Der Spectator zerbricht sich den Kopf über die Folgen des »gefährlichen Präzedenzfalls für andere britische Überseegebiete«. Und nicht nur, wird gewarnt: Das Urteil kann weltweit »territorialen Irredentismus« fördern und möglicherweise die »Staatlichkeit postkolonialer souveräner Staaten« gefährden. Das Blatt verweist auf die argentinischen Bemühungen, die britischen Falklandinseln »heimzuholen«, genauso sind die Souveränität von Gibraltar und die britischen Hoheitszonen auf Zypern gefährdet. Kurzum, die Übergabe von Chagos an Mauritius ist für den Spectator ein riesiger Fehler. Zum Schaden Großbritanniens.

Selbstbestimmungsrecht neu definieren

Philipp Sands deutete es bereits an, die vertriebenen Chagossier dürfen immerhin auf ihre Inseln zurückkehren, erhalten für die Vertreibung eine Entschädigung, die Inseln werden aber Teil von Mauritius.

Laut dem Rechtswissenschaftler Peter Hilpold von der Universität Innsbruck ist »einmal mehr die problematische Natur des Selbstbestimmungsrechts, in seinem traditionellen Verständnis«, deutlich geworden. Immer häufiger thematisieren die Wissenschaftsliteratur und die Gerichte die Frage, so Professor Hilpold, wem das Selbstbestimmungsrecht zusteht. Dem Staat – oder dem betroffenen Volk?

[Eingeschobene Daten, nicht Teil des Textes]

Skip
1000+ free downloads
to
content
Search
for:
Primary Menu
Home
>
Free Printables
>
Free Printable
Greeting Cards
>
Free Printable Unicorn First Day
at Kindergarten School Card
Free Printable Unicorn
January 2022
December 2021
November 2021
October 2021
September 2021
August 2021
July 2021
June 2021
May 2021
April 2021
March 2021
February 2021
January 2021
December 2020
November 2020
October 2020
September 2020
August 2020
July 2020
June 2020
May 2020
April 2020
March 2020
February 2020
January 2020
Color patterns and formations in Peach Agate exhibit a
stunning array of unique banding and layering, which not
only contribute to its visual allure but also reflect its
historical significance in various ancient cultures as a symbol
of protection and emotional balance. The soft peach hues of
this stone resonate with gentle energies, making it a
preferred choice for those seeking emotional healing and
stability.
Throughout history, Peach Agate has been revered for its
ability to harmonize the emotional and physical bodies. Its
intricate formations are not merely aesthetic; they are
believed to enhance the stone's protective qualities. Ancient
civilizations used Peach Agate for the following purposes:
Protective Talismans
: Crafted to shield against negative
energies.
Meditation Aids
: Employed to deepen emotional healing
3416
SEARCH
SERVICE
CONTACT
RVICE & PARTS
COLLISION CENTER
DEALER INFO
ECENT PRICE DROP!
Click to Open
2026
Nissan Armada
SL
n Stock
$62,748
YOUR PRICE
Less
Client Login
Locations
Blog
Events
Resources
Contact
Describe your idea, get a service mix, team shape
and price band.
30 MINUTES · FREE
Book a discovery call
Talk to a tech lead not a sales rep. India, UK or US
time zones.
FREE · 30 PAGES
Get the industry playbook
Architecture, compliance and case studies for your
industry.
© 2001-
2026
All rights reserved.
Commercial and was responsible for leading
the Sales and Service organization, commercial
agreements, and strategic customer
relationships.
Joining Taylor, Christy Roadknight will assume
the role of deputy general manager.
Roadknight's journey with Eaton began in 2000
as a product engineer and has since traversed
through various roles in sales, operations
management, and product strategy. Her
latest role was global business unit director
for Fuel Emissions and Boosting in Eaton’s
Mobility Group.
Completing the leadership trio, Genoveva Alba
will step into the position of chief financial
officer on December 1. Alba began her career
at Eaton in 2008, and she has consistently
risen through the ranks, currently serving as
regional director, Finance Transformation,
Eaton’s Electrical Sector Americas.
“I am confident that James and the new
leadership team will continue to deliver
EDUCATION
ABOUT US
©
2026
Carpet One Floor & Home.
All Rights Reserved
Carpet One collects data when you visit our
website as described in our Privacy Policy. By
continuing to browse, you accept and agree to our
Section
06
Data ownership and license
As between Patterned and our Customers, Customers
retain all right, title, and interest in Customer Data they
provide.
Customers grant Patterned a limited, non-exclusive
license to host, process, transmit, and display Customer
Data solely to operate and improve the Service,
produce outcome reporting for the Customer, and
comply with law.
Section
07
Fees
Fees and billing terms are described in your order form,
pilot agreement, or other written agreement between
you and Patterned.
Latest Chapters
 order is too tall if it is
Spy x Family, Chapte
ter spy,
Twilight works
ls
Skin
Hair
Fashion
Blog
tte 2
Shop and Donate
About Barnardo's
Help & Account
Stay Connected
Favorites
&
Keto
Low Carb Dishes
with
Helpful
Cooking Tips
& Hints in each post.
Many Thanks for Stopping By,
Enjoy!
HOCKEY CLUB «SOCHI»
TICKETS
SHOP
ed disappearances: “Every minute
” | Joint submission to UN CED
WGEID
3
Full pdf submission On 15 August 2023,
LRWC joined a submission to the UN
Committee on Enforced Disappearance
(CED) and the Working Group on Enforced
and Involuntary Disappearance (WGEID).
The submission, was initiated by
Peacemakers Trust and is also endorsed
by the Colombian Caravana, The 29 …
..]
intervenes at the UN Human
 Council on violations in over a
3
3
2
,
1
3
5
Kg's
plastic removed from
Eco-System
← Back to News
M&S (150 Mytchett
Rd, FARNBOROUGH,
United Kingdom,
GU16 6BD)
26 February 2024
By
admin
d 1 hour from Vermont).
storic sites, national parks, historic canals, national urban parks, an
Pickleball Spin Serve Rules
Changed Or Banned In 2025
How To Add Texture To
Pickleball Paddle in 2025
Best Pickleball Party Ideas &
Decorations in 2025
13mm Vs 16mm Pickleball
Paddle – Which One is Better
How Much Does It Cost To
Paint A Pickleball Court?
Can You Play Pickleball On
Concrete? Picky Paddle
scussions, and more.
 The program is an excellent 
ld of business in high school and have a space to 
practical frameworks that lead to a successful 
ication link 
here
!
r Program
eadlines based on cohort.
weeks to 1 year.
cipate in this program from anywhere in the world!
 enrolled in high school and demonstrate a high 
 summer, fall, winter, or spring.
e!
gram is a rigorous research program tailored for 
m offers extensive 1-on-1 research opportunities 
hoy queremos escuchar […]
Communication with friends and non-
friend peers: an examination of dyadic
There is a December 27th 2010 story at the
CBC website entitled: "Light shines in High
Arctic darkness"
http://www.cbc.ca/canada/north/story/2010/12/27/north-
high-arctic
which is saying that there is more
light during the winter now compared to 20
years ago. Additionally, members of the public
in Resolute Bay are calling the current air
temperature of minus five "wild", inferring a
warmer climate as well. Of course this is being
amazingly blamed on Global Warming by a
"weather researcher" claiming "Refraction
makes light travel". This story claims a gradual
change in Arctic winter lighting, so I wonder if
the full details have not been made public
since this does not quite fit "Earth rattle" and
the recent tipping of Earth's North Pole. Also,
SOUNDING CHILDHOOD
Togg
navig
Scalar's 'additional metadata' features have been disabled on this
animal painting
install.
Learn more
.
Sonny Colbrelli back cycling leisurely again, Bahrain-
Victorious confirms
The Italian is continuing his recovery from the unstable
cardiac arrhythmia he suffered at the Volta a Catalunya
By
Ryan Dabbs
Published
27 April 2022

Der Fall Chagos kann zu einer neuen Grundlage werden, das Selbstbestimmungsrecht weltweit neu zu definieren, so Professor Hilpold laut dem Onlineportal Salto: »Es geht nicht darum, dass Grenzen neu gezogen werden. Aber man kann das Thema jetzt mit einem anderen Blick diskutieren, menschenrechtsorientiert, weniger dogmatisch.«

Der Selbstbestimmungsprozess um die Chagos-Inseln wirft auch Fragen für andere Minderheitenregionen auf, beispielsweise — trotz Augias-Schelte über den Zufallsitaliener Sinner und Trikolore-Shitstorms — auch für Südtirol, ist Hilpold überzeugt. Er beschäftigt sich schon lange mit Chagos. 2022 behandelte Hilpold das Thema im Nordic Journal of International Law. Seine These lautet, das Selbstbestimmungsrecht müsse »humanisiert« werden: »Bislang wurde das Selbstbestimmungsrecht oft als rein staatsrechtliches Konzept verstanden, man sprach zwar vom ‚Recht der Völker‘, meinte aber meist: Staaten streiten um Grenzen, um territoriale Ansprüche.« (Salto)

Die aktuelle Diskussion, Chagos gibt den Anstoß, könnte zu einer neuen Auslegung des Selbstbestimmungsrechts führen, gibt sich Hilpold optimistisch. Zum Beispiel: »Die Ausübung des Selbstbestimmungsrechts der Völker soll nicht der Mehrung staatlicher Macht dienen, sondern den Menschen, die auf dem betreffenden Territorium leben oder — im Falle einer Vertreibung wie auf den Chagos-Inseln — dort gelebt haben.«

Anders formuliert, die Stimme der Betroffenen soll und muss endlich gehört werden.